Harnage gets Texas plea

Published 12:00 am Friday, July 16, 2010

Fellow escapee and murder suspect James Harnage has made a plea deal to testify against Oscar Roy Doster in the pair’s Texas murder case.

Wednesday, Harnage pleaded guilty to a lesser charge of aggravated robbery for his role in the 2005 shooting death of Dennis Courtney, 56, of Oakwood, Texas.

The two were each charged with capital murder following their March 2005 escape from the Covington County Jail. They stole a car from Kirk’s Funeral Home and fled the county.

The Palestine (Texas) Herald reported Thursday, Courtney was shot and beaten in the head with a hammer on his Texas ranch. He was found dead on the morning of April 7, 2005, one day after his wife had reported him missing, according to Freestone County sheriff’s authorities.

Missing from his property were a one-ton Ford pickup, a four-wheeler and firearms, authorities said.

At the time of his escape, Doster was awaiting trial for the murder of Gantt resident Paul LeMaster. He later was captured in California on April 15, 2005, after walking into a gas station and asking for help for injuries he said he received in a motorcycle crash. It was later discovered that Doster was involved in a four-wheeler accident, and California authorities were able to link him to Courtney’s death.

Doster has since been found guilty and sentenced to death by lethal injection in Alabama for LeMaster’s death.

Harnage was caught in Las Vegas on April 23, 2005, in possession of Courtney’s Ford pickup truck. He later pleaded guilty to escape and was sentenced to life in prison in Alabama.

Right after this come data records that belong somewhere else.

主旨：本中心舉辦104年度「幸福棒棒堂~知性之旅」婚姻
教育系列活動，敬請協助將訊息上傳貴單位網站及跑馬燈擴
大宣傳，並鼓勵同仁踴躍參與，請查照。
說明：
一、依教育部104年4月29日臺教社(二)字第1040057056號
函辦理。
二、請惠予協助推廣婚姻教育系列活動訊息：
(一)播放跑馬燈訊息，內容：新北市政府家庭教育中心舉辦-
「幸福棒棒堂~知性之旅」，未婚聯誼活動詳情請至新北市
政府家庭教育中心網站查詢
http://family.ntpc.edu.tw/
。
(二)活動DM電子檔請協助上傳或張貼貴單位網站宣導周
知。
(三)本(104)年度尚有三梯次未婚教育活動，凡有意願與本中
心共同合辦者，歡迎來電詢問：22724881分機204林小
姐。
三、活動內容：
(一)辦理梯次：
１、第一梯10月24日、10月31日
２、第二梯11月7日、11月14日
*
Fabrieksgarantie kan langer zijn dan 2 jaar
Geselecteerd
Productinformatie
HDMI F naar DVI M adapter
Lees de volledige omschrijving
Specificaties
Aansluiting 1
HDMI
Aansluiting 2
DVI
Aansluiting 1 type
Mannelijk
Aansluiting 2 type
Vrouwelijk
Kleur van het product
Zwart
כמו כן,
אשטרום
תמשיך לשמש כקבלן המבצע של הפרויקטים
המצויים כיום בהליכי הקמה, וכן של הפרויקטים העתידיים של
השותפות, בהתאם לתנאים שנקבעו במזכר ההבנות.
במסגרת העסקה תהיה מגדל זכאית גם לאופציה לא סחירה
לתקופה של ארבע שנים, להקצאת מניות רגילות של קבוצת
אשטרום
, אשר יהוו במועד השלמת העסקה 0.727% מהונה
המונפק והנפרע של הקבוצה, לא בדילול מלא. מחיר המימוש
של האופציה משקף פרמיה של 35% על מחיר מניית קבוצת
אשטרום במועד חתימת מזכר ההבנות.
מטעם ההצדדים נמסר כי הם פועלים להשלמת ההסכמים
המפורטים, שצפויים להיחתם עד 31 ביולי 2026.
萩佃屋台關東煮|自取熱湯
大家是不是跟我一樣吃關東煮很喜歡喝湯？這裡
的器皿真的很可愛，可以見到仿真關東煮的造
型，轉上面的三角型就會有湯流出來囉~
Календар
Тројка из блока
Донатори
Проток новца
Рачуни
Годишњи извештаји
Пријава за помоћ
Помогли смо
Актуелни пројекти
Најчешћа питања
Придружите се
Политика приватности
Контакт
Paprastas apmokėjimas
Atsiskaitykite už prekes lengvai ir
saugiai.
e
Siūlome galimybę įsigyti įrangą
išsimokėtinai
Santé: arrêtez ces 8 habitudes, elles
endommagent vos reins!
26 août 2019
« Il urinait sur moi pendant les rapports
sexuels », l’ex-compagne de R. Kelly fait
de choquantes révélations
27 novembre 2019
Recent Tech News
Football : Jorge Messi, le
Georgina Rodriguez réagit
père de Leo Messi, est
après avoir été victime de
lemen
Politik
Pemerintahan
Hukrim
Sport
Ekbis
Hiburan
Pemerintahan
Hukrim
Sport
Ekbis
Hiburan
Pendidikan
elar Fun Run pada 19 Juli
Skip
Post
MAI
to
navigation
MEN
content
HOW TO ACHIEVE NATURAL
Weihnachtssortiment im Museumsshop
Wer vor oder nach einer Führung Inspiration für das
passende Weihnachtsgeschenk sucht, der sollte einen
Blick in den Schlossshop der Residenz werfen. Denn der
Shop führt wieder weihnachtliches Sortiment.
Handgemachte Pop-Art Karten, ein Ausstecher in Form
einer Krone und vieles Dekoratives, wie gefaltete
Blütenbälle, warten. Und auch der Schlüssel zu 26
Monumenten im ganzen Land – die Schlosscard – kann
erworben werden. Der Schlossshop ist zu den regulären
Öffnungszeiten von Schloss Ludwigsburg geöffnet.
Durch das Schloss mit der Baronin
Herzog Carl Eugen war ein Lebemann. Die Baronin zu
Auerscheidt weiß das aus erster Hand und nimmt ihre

During Wednesday’s proceeding, Harnage told the court that he participated in the theft of property, but did not directly participate in Courtney’s murder.

As part of his plea agreement with the state, Harnage will testify in Doster’s upcoming capital murder trial at the Freestone County Courthouse in Fairfield. In exchange for that testimony, the state and Harnage agreed to a 40-year sentence on the lesser-included offense of aggravated robbery.

For Harnage’s co-defendant, Doster, the trial process is just beginning.

The Texas murder charge against Doster was initially dismissed in January 2009 after the 10th Court of Appeals voted, 2-1, that the federal Interstate Agreement on Detainers (IADA) was violated when the Alabama man was not tried on the murder charge within 120 days of being extradited to Texas. That claim was denied in March by the Texas Court of Criminal Appeals.

Jury selection in Doster’s capital murder trial will begin Monday in Fairfield, Texas. It could take up to four weeks to seat the 12-person jury and four alternates.

A total of 350 persons have been called as potential jurors in the case. In addition to individual questioning, each potential juror will be required to fill out an extensive questionnaire, all of which will take several days to process.

Trial proceedings are expected to begin Sept. 7 in Fairfield.